Fortunately, controlling the Ambilight settings on the Philips 7900 series TV is an easy process, thanks to a dedicated Ambilight button on the remote which opens the quick access menu on the Android TV user interface. You can control the intensity through Ambilight presets, or set it to lounge lighting which sets a single colour for the rear lighting.
The picture was sharp and detailed with the animation of Into The Spider-Verse and even bright, colourful shows such as Masaba Masaba. The colours looked good too, although not anywhere near as punchy and defined as on the more affordable Xiaomi OLED Vision TV. With the dark scenes in shows such as Better Call Saul and Obi Wan Kenobi, the poor black levels of the Philips 7900 series LED TV were quite the setback.
The backlighting of the LED display tended to create a ‘whitewash’ effect during dark scenes, making blacks appear dark grey. This was visible even with bright and colourful content, but the whitewash effect looked particularly prominent and distracting with dark visuals. This is typically something I expect to see on a much more affordable LED TVs, so I was disappointed with this on the Philips 7900 series TV.
The Philips Ambilight 7900 series television is fairly bright thanks to its LED display panel, and as a result is easy to watch even in a relatively bright room. That said, making even a small effort to darken the room, such as drawing the curtains, goes a long way in making the picture look better. Quantum-dot LED TVs such as the Hisense 55U6G are considerably brighter and are priced lower.
Although HDR up to the Dolby Vision format is supported, the Philips Ambilight 7900 series television didn’t benefit significantly from this. While there was a slight bump in brightness and somewhat improved colours with HDR content as compared to SDR content, it wasn’t quite as effective as I’ve seen on a lot of televisions, such as the Sony X75K which did a better job despite being only HDR10-capable.
Where the Philips Ambilight 7900 series TV does perform reasonably well is with upscaling lower-resolution content. HD and full-HD movies and TV shows looked decent on the Philips TV in terms of sharpness, and there were no significant issues with motion, colour, and contrast that weren’t already visible with Ultra-HD content.
Sound quality on the Philips 55PUT7906/94 isn’t exceptional, but it isn’t too bad either. Although the 20W output may sound a bit underwhelming, I found the TV to sound reasonably good in a smaller room, with the acoustics of the room making the television sound a bit louder than it actually was. In a larger room, this was usually fixed by turning up the volume a bit.

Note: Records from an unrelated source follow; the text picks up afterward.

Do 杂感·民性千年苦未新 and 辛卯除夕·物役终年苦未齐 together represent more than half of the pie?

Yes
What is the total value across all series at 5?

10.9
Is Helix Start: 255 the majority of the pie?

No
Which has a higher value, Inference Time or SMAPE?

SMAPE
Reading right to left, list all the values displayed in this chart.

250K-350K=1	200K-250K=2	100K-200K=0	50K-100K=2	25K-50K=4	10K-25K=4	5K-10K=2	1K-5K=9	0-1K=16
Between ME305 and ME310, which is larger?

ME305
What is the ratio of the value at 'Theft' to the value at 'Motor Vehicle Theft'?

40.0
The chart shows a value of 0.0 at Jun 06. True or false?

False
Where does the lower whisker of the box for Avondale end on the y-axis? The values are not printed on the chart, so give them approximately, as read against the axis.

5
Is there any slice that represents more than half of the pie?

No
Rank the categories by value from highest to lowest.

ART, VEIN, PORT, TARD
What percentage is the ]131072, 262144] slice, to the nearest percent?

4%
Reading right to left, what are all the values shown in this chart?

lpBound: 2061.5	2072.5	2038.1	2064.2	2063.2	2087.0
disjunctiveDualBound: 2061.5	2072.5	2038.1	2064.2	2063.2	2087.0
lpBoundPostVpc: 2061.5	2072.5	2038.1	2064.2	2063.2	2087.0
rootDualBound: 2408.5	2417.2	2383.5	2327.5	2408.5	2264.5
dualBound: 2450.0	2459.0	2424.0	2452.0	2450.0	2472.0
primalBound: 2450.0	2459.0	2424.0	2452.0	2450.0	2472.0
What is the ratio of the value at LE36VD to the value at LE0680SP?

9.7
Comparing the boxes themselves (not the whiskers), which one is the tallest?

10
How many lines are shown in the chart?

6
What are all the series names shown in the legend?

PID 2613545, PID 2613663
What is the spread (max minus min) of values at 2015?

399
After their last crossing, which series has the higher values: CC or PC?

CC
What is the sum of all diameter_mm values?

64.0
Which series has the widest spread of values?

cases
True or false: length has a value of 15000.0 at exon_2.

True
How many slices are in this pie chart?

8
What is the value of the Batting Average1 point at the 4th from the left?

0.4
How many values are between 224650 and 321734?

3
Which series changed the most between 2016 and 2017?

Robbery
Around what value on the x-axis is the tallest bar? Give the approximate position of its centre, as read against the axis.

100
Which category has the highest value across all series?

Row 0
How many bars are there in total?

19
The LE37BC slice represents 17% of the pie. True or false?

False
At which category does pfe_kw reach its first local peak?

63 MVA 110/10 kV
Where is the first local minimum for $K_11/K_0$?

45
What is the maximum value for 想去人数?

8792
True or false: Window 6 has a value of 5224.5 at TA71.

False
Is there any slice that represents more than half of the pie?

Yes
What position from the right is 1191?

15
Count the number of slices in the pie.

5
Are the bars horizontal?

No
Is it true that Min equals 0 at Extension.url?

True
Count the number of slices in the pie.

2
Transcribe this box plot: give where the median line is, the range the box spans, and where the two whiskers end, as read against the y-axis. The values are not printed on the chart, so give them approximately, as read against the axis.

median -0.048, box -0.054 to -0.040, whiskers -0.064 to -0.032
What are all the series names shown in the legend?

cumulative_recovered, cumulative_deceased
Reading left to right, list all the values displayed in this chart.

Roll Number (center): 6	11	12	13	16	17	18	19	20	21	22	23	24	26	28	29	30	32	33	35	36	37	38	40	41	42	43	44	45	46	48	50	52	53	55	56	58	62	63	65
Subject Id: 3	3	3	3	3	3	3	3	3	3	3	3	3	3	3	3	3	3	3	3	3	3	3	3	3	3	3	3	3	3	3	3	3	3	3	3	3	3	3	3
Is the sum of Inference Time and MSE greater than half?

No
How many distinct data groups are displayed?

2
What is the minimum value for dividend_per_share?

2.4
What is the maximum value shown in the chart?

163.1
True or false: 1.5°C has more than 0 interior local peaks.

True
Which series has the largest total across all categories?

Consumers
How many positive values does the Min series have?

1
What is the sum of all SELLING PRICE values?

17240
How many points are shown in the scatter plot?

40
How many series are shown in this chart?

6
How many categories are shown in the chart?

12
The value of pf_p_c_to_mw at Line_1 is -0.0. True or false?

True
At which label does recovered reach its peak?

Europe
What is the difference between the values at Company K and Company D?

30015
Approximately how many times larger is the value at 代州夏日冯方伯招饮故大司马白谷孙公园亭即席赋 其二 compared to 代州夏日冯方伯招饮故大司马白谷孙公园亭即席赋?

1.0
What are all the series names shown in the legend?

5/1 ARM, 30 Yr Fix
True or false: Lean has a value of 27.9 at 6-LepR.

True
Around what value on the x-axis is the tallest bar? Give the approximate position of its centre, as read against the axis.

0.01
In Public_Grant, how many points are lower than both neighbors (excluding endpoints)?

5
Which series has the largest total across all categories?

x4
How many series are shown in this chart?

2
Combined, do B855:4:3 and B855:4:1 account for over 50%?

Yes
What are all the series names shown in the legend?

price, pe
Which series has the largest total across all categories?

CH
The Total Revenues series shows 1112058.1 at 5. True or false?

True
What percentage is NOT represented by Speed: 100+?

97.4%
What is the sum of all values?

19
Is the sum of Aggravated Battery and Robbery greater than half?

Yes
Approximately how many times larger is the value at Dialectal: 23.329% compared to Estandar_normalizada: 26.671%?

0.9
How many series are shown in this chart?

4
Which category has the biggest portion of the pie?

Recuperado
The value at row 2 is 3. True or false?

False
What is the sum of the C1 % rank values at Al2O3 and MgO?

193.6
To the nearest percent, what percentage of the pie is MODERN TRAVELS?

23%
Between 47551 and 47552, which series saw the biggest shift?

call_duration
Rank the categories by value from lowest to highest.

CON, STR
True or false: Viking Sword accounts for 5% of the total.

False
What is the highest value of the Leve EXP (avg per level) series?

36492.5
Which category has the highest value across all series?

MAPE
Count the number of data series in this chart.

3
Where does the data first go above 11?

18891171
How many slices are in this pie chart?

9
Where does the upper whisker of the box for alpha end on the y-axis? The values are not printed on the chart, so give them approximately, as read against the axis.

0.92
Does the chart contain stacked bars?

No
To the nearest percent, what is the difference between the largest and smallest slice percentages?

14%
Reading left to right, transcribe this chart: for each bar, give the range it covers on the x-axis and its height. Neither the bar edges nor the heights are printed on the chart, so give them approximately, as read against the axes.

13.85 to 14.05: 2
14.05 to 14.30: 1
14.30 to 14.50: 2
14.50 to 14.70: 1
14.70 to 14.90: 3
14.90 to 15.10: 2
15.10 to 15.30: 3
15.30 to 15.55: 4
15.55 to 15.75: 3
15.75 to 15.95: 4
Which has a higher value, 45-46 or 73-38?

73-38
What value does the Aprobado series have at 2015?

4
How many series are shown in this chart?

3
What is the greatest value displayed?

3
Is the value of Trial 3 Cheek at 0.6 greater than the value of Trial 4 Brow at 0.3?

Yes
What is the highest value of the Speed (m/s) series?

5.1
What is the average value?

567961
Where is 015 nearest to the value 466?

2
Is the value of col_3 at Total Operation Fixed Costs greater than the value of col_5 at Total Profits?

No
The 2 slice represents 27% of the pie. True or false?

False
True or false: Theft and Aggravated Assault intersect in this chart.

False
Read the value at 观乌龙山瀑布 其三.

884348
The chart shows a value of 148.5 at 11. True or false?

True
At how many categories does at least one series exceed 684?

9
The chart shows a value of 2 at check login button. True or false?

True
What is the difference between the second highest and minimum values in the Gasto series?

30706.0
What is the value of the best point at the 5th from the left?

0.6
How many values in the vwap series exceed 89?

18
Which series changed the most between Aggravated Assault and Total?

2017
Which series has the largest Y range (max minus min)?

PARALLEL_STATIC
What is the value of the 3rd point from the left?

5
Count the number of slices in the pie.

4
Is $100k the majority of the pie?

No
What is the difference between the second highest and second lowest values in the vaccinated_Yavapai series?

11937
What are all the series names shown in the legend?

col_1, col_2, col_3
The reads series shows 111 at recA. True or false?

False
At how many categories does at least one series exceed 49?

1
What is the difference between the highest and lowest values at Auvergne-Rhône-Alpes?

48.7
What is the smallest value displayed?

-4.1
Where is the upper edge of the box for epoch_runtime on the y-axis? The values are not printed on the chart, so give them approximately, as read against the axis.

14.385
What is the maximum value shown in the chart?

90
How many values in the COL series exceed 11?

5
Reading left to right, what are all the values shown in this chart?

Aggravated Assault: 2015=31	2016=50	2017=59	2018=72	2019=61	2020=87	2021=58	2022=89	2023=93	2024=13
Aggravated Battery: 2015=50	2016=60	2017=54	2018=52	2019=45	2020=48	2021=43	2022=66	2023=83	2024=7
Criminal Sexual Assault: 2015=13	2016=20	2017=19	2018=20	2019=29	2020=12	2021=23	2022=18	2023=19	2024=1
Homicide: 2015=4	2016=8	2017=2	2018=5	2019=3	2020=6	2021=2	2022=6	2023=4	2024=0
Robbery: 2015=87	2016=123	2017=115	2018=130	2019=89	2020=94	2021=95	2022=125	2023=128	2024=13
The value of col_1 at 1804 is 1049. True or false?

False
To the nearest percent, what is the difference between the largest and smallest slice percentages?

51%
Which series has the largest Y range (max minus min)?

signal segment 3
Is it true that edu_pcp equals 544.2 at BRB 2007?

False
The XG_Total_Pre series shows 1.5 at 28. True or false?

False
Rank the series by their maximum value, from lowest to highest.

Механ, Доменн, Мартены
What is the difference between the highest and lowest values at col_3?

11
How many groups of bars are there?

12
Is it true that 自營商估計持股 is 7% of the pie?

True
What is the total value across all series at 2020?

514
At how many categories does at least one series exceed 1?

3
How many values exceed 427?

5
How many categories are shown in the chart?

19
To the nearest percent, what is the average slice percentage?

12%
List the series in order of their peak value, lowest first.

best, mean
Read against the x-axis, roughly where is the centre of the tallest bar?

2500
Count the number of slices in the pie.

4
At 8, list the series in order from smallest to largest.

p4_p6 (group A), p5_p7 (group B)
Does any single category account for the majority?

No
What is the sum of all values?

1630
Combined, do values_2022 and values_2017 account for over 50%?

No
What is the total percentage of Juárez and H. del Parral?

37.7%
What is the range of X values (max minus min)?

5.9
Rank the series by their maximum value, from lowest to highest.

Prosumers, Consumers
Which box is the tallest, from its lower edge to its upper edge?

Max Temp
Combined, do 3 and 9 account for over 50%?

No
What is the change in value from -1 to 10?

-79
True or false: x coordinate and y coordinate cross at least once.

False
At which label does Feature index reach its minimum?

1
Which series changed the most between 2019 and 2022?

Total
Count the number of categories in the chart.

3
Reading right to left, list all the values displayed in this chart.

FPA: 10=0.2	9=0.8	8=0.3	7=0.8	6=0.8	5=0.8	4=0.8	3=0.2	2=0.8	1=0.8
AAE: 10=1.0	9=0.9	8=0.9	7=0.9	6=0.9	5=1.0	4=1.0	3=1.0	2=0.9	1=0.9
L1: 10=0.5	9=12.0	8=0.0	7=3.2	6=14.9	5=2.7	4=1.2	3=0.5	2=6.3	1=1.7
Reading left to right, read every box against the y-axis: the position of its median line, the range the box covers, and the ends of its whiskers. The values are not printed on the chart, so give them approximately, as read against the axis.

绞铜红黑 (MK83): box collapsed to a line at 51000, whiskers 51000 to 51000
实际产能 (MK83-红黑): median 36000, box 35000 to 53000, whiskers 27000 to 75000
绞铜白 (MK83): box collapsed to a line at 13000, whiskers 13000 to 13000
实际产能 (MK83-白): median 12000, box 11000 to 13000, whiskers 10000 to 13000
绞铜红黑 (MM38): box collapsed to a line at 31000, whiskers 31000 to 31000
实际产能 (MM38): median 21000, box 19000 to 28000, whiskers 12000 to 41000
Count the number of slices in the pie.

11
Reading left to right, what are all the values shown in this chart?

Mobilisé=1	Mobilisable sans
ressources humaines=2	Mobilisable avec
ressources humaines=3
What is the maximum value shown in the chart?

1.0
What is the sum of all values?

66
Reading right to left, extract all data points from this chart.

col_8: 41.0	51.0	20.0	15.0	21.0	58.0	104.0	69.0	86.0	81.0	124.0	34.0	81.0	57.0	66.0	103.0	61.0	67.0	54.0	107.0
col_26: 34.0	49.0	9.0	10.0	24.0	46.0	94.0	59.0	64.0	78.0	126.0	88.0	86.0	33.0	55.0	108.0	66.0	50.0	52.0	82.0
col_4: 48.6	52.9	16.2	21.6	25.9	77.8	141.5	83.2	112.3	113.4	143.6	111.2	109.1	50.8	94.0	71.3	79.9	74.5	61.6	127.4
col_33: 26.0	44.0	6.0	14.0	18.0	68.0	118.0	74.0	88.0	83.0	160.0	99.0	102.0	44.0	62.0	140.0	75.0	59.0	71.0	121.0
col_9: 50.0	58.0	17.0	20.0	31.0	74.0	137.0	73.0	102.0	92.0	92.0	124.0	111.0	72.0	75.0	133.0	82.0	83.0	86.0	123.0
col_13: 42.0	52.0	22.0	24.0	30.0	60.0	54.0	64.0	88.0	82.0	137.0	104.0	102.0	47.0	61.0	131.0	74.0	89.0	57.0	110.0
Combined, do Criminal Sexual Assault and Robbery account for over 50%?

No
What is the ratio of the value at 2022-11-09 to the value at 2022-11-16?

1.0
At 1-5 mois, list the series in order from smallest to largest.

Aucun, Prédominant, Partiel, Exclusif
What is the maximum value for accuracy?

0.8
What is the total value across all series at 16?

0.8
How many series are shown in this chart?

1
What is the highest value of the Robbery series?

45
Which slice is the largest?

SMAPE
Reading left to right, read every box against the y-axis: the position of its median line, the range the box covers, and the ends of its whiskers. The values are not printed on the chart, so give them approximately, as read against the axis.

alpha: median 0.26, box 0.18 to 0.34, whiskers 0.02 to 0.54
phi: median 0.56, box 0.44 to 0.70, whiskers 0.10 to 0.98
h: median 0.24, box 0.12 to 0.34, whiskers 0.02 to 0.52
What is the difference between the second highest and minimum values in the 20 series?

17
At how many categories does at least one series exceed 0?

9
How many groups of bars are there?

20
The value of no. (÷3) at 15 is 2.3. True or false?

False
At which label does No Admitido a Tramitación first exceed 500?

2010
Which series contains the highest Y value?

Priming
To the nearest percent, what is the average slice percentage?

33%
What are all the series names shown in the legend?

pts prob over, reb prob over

Dolby Atmos didn’t really add much to the sound apart from give the impression of the soundstage being a bit wider. On the whole, the sound is decent enough to use on its own if necessary.
The Philips Ambilight 7900 series LED TV is unique and unlike anything else you can buy right now for one big reason — the Ambilight system. As unnecessary as it may seem at first, the lights at the back work well to enhance the viewing experience in their own unique ways, making everything seem a bit more vibrant and exciting. However, that aside, the Philips television feels somewhat underwhelming for its asking price of Rs. 99,990, and the lights don’t really justify the premium.
In terms of performance, I found the Philips 55PUT7906/94 to be on par with televisions priced at around Rs. 60,000 or so, such as the company’s own 8100 series 55-inch TV. Issues with black levels and overall brightness didn’t help either, and some odd issues with the remote were also worth noting.
Consider the Philips Ambilight 7900 series television only if the Ambilight system really appeals to you; it works very well and definitely has a role to play in the enjoyability factor of this television. If that’s something you won’t mind skipping, the Xiaomi OLED Vision TV is definitely worth considering instead, at this price.